# General Information needed!



## Graphicsalys (Nov 3, 2011)

I was wondering if you could answer me the following questions :

Are ferrets suitable for children?
What makes ferrets good pets?
What are your ferrets names?

Do any of you race ferrets?!
How often do you race them and where can you race them?


I would appreciate any information you could give me.

Thank you for your time
Yours Sincerely
Alys Hardy


----------



## DKDREAM (Sep 15, 2008)

*Are ferrets suitable for children?*

Yes they are great pets for older children or even younger (5 to 6 upwards) aslong as you get a tame ferret from a rescue/breeder. I would not recommend baby ferrets (kits) for children.

*What makes ferrets good pets?*

They are very clean, yes they have an oder about them but they are great fun to watch playing.

*Do any of you race ferrets?!*

No

*How often do you race them and where can you race them?*

At local shows, Game Fairs, if you get a magazine called the Countryman's Weekly their is a show diary in there


----------



## amymay01 (Sep 30, 2011)

I have had ferrets for years and currently have to males brothers who are around a 2 years ,I personally agree with the other poster that from kits they are not suitable for children as they can and will bite as youngsters and its a nasty bite for a kid will scare them into not wanting to touch them. All mine ive had from kits and ive been bitten plenty of times to lol! once handled theyre fine but really do need lots of handling my 5 year old son shows no interest in my ferrets as he has a rabbit as a pet and knows the ferrets are mummys little land sharks
I would also agree if looking for one as a childs pet rescues are the best option as far more likely to pick up a friendly adult :thumbup:
both mine live in a large 2 story hutch with attached run in the garden and being honest to non ferret lovers the smell can be smelly (I being honest like it lol)
As pets you get as much out as you are willing to put in good handling and play time they can be very affectionate loving pets a fab book to read is ferrets for dummies really info packed :thumbup:


----------
· · · ·
:: WRITTEN TASKS ::
(a) In the ferret thread, which magazine is said to carry a show diary?
(b) Decide whether each statement agrees with the ferret thread, answering yes or no and quoting the words that settle it: (i) DKDREAM recommends baby ferrets for children. (ii) amymay01's ferrets live in a hutch with an attached run in the garden. (iii) amymay01's son keeps a rabbit as a pet.
(c) Repeat the part of the ferret thread that begins at the words "## DKDREAM (Sep" and stops after "(kits) for children.".
These items have no connection to the ferret thread.

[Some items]
· · · ·
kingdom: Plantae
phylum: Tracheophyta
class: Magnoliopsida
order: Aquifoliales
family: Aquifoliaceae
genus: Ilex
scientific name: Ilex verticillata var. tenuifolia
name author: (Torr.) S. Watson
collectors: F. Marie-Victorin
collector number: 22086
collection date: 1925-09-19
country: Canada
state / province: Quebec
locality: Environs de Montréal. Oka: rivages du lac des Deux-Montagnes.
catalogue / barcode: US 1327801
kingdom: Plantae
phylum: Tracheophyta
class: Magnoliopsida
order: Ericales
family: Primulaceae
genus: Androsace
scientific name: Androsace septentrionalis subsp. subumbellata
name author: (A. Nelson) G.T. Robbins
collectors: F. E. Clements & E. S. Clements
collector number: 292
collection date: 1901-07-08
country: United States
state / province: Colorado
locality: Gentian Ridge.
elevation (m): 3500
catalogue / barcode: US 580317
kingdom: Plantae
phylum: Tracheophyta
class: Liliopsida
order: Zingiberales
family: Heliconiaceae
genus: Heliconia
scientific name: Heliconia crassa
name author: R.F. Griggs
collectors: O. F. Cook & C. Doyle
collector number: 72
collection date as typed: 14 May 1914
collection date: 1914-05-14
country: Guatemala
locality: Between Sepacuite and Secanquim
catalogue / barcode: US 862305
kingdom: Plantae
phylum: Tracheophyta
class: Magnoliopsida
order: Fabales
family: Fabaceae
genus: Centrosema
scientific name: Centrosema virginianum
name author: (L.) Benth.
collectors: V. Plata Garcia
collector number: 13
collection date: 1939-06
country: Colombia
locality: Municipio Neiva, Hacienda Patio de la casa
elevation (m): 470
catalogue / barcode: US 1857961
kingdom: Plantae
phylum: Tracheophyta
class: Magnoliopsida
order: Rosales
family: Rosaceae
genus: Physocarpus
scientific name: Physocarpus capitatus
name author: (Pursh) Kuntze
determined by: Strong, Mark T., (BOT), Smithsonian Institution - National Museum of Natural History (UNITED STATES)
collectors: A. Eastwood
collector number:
· · · ·
:: ANSWERS TO THE PROBLEMS ::
(a) The Countryman's Weekly.

(b)
(i) No: "I would not recommend baby ferrets (kits) for children."
(ii) Yes: "both mine live in a large 2 story hutch with attached run in the garden"
(iii) Yes: "he has a rabbit as a pet"

(c)
## DKDREAM (Sep 15, 2008)

*Are ferrets suitable for children?*

Yes they are great pets for older children or even younger (5 to 6 upwards) aslong as you get a tame ferret from a rescue/breeder. I would not recommend baby ferrets (kits) for children.